## [Work to complete]
Which lines in the entries below contain the string "mobile"? Show each of them in full.

### Records provided

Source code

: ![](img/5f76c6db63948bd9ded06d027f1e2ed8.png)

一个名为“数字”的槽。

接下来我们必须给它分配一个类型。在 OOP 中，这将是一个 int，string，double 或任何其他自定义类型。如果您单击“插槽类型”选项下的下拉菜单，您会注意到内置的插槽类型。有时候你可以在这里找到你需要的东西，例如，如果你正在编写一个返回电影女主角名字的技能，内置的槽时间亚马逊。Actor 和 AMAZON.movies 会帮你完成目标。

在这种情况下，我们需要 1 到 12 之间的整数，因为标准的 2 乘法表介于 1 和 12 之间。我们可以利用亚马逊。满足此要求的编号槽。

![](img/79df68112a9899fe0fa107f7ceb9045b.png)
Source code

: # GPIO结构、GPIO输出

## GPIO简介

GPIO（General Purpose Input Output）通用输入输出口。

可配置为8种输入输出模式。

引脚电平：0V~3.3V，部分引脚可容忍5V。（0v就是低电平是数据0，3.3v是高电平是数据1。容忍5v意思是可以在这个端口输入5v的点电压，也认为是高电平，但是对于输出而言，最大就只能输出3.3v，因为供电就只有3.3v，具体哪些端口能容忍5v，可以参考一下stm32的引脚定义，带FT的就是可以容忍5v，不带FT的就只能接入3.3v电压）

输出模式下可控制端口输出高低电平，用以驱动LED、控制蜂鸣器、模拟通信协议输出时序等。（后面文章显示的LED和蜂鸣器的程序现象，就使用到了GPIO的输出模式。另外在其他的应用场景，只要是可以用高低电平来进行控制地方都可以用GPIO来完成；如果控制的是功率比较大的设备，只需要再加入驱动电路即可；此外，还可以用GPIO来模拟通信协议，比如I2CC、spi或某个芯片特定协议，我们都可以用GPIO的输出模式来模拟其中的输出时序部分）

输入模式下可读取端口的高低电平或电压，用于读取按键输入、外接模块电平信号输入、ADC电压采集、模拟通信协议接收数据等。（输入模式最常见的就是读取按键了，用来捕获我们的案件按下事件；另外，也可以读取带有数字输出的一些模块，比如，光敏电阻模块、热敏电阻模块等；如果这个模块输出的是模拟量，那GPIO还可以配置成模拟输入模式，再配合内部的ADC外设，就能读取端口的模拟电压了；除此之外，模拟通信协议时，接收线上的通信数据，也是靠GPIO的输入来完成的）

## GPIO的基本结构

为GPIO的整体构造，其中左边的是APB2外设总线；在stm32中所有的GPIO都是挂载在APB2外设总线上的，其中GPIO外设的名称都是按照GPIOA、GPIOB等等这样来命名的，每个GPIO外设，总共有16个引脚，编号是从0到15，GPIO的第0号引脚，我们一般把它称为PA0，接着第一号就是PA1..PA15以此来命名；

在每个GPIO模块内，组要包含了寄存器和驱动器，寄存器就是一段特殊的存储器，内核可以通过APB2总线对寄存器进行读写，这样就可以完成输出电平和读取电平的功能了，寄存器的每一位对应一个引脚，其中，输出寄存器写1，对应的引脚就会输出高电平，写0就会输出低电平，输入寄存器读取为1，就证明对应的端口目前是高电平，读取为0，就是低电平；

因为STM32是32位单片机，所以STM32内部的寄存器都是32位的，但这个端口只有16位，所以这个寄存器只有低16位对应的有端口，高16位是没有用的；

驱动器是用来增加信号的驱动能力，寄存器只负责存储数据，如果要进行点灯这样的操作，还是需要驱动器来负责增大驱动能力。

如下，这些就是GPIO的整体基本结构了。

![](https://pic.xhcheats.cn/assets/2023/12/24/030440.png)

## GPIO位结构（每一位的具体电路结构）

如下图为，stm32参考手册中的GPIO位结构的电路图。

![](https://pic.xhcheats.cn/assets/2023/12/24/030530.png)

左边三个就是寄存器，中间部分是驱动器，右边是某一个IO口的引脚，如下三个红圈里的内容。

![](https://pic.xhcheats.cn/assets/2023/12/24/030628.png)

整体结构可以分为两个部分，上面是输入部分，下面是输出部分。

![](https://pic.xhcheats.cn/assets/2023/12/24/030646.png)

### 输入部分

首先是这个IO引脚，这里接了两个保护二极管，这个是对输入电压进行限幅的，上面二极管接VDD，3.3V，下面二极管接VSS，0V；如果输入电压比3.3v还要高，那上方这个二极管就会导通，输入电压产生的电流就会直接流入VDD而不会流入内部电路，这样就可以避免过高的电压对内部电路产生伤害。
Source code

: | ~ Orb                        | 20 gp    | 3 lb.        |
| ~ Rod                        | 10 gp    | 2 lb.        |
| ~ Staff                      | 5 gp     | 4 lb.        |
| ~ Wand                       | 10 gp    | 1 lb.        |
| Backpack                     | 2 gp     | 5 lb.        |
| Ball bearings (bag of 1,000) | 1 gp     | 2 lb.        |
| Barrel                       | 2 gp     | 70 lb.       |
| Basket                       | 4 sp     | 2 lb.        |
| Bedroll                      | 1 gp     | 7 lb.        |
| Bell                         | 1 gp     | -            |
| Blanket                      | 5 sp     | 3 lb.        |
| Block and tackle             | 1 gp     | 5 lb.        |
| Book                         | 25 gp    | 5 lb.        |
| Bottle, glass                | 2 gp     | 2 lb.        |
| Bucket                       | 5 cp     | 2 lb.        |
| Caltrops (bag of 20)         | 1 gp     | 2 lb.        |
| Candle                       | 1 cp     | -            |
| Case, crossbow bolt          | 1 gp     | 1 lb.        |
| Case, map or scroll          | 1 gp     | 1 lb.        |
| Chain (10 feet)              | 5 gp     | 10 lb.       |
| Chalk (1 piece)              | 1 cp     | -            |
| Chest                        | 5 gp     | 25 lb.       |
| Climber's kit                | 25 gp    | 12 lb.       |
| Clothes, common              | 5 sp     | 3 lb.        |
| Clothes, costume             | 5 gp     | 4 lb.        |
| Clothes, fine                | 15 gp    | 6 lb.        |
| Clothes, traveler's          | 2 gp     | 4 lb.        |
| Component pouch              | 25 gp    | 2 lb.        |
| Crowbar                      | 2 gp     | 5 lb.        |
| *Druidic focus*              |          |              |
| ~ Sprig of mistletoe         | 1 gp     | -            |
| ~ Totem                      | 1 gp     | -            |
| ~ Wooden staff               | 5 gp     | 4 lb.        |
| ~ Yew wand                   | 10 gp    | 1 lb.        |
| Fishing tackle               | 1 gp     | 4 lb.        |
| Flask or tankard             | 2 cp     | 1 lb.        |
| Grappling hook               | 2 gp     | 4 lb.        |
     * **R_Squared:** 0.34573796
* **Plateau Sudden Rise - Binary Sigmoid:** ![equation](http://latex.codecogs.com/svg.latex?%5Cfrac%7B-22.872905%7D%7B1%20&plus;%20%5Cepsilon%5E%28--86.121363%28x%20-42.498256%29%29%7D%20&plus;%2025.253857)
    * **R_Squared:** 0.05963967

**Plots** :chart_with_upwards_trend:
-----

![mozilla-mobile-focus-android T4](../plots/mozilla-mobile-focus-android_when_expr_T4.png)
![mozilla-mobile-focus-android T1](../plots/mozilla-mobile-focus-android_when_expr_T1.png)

######

## [Answer space]
![mozilla-mobile-focus-android T4](../plots/mozilla-mobile-focus-android_when_expr_T4.png)
![mozilla-mobile-focus-android T1](../plots/mozilla-mobile-focus-android_when_expr_T1.png)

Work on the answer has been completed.